Collected data:
------------

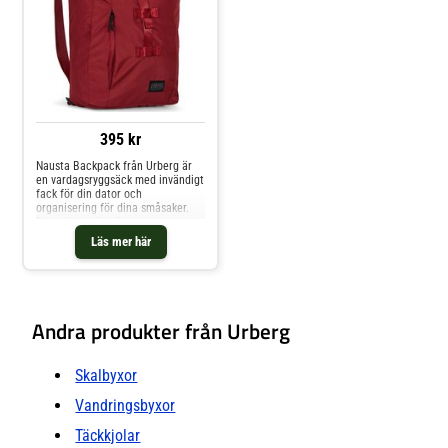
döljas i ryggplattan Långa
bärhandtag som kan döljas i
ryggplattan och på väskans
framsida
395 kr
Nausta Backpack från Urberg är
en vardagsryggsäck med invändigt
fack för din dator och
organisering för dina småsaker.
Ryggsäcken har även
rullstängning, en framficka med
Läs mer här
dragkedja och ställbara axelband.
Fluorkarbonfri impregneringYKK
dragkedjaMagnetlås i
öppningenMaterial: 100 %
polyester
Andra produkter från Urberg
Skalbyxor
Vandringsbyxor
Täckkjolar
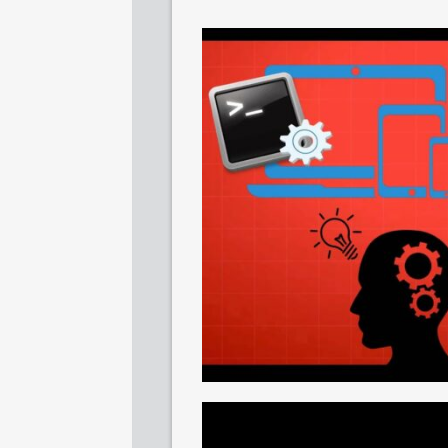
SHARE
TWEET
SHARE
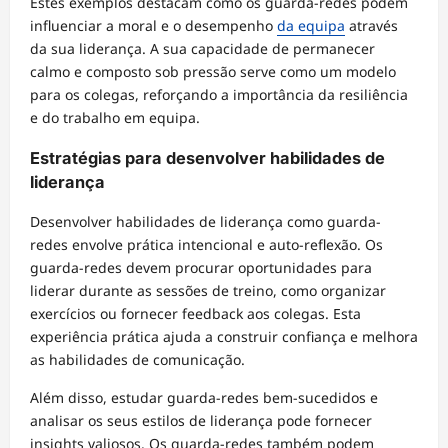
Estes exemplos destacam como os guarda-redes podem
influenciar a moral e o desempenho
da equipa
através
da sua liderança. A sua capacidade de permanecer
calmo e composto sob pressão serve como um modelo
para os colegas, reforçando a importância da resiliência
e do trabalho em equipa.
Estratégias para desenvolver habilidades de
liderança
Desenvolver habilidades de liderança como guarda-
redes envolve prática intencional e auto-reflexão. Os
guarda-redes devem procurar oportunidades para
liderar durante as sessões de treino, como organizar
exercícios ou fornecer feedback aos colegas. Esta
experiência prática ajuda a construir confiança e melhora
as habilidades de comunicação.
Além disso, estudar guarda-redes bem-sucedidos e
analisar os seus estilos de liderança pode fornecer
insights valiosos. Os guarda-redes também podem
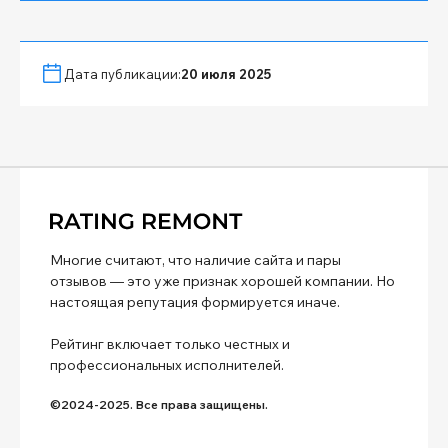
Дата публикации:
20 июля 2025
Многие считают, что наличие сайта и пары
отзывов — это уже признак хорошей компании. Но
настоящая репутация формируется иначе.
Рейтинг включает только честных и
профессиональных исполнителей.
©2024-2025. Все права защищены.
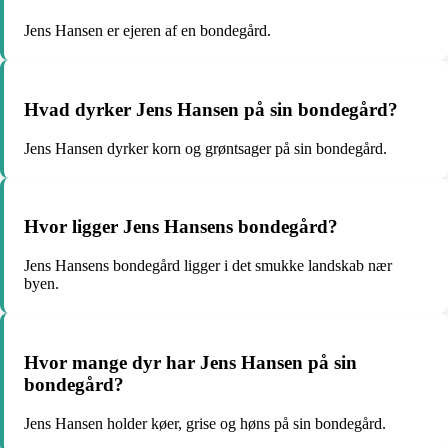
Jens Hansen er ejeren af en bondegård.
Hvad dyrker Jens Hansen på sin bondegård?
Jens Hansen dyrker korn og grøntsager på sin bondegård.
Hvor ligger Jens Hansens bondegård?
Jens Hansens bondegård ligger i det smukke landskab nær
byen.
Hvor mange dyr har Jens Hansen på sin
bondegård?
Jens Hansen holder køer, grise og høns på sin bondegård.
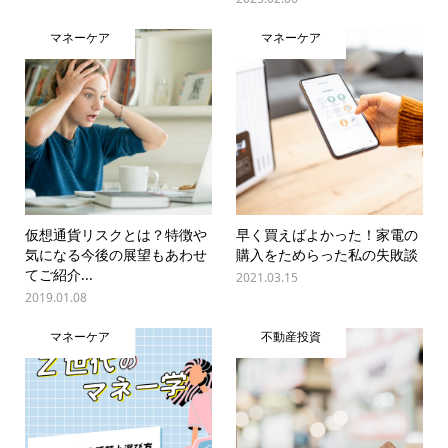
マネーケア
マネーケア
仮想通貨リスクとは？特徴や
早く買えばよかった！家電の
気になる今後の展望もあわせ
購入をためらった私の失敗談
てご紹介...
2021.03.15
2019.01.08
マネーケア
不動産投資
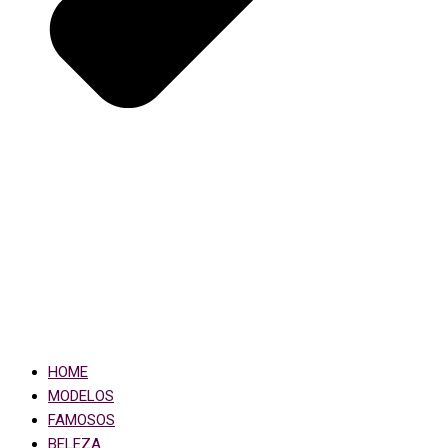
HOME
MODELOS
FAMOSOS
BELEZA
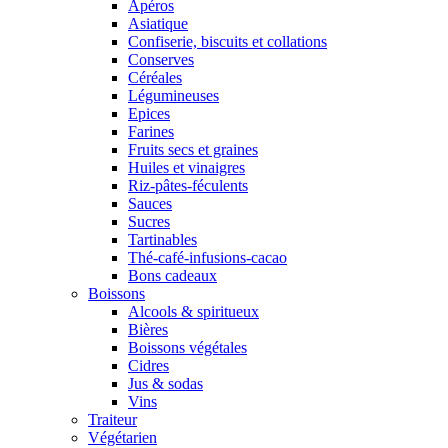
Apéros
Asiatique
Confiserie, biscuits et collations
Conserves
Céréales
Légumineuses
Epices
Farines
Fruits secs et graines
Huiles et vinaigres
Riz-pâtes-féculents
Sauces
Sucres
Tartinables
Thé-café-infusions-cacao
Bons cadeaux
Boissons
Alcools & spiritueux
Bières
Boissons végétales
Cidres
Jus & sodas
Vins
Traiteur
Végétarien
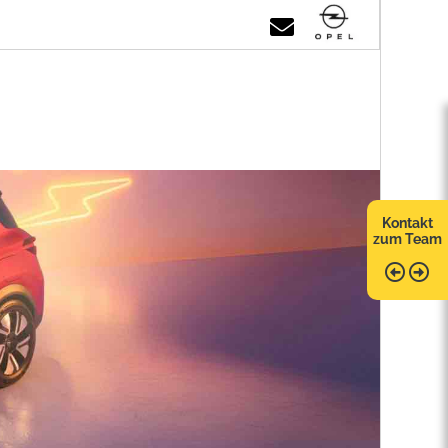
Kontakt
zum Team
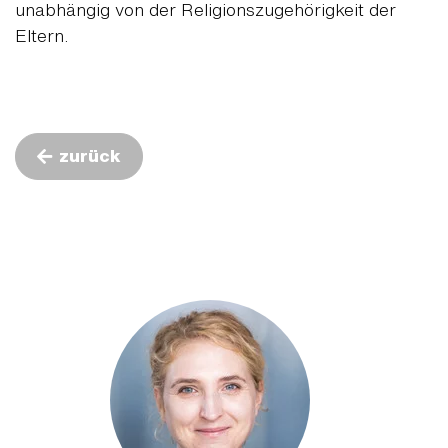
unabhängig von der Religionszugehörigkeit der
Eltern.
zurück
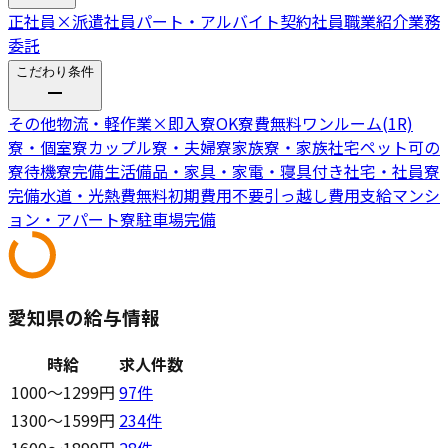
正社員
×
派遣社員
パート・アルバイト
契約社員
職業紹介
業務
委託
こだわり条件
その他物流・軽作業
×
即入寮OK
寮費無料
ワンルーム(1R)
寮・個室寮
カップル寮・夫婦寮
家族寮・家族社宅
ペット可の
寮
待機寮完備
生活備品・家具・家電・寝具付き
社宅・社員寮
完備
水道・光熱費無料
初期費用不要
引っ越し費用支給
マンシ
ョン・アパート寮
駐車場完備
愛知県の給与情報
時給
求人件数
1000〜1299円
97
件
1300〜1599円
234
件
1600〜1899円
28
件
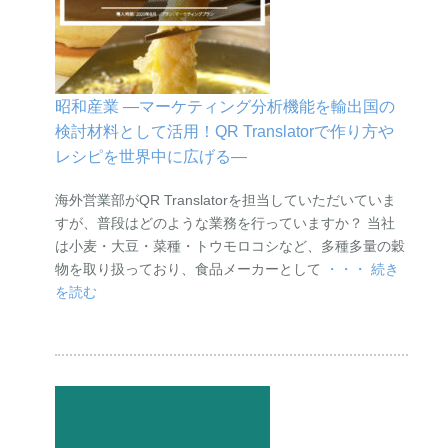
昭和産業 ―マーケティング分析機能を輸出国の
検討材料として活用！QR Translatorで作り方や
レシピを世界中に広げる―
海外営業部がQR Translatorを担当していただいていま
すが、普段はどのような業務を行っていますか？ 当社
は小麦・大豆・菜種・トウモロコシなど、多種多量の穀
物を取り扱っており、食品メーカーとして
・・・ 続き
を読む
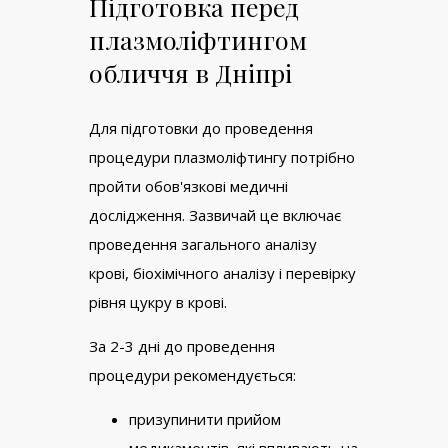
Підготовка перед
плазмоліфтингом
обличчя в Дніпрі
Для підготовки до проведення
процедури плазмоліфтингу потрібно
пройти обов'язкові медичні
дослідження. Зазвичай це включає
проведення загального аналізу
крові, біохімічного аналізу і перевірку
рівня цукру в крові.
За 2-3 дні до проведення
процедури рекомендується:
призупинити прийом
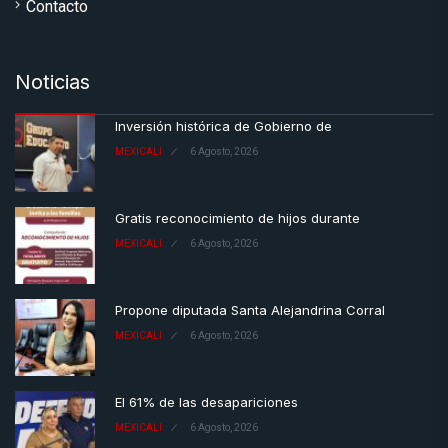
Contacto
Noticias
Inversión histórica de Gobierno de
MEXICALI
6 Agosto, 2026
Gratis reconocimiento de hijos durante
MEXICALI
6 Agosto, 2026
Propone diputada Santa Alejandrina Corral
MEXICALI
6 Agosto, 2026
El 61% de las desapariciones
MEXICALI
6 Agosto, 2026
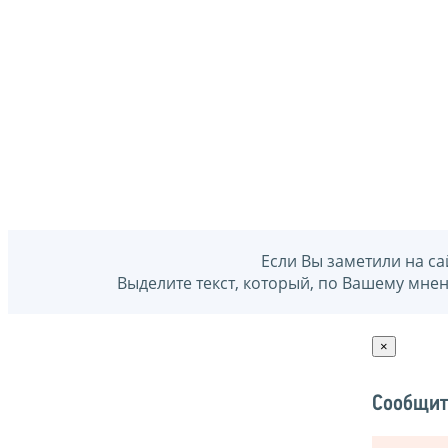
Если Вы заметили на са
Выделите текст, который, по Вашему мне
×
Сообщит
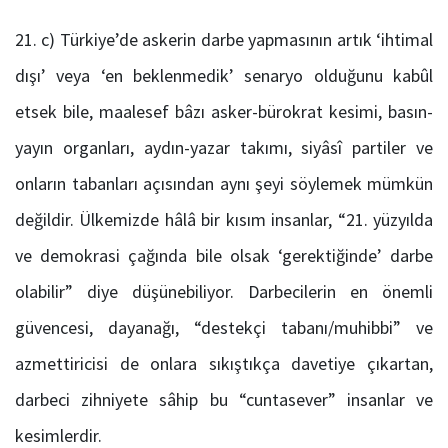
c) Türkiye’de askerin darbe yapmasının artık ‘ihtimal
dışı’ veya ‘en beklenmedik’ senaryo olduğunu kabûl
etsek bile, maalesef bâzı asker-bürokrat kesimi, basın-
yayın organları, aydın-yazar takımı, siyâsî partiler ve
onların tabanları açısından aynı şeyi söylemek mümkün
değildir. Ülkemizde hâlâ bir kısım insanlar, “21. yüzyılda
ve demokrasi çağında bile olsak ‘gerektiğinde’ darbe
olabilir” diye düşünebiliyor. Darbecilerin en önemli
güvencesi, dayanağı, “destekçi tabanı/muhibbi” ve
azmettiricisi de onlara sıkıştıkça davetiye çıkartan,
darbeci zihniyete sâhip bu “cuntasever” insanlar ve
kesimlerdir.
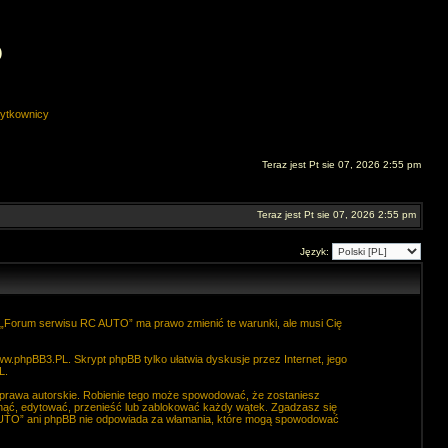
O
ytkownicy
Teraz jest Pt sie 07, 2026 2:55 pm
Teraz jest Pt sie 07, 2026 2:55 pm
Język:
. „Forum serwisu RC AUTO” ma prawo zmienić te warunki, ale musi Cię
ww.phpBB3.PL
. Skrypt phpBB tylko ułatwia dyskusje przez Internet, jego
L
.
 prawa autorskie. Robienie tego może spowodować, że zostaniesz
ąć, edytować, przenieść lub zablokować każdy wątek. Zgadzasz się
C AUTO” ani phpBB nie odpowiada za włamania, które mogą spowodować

------------

Copy whichever lines above contain the string "döljas".

döljas i ryggplattan Långa
bärhandtag som kan döljas i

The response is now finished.